◆ **What you need to do**
When the string "Program" is part of a line in the data below, report the whole line.

◆ **Data to examine**
——
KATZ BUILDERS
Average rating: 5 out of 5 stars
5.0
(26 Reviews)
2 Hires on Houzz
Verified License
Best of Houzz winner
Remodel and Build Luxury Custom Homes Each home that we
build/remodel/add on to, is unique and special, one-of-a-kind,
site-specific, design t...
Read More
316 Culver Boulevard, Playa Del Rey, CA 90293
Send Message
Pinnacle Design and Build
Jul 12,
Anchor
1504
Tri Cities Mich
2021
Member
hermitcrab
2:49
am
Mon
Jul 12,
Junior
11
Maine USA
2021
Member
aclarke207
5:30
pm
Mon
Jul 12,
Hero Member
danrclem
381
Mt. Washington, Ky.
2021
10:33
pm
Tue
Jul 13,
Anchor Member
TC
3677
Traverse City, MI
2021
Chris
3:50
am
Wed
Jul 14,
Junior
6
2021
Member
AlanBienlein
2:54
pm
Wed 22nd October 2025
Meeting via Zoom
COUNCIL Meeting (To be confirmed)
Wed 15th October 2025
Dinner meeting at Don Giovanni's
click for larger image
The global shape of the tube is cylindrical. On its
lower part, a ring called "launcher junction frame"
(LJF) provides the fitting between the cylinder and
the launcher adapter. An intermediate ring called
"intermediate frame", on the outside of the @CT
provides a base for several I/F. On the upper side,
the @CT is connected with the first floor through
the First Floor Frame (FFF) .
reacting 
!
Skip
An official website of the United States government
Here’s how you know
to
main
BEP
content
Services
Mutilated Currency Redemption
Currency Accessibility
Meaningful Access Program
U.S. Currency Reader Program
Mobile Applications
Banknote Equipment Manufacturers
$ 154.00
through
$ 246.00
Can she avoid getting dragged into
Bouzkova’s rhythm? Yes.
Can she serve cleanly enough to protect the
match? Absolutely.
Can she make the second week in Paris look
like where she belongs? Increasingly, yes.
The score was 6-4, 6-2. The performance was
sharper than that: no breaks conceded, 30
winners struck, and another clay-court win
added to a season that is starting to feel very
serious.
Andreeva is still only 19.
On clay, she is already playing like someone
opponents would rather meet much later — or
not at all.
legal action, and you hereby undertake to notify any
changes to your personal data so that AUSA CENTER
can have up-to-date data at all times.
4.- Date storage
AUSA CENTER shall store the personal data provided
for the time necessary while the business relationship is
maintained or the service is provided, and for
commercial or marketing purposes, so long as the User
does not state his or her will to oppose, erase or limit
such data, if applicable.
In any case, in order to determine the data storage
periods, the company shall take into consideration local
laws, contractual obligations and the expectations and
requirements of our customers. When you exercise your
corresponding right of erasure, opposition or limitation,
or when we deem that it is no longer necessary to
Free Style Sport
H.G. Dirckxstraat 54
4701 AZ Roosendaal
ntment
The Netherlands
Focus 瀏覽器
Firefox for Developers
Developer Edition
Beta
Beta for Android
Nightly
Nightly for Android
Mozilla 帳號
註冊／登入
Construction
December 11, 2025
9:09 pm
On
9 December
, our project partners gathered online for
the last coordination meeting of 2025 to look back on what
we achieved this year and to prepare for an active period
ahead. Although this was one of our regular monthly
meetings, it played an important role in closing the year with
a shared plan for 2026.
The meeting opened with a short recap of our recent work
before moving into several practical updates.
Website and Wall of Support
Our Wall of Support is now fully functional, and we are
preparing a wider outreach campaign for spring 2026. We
——
◆ **Task solution**
Meaningful Access Program
U.S. Currency Reader Program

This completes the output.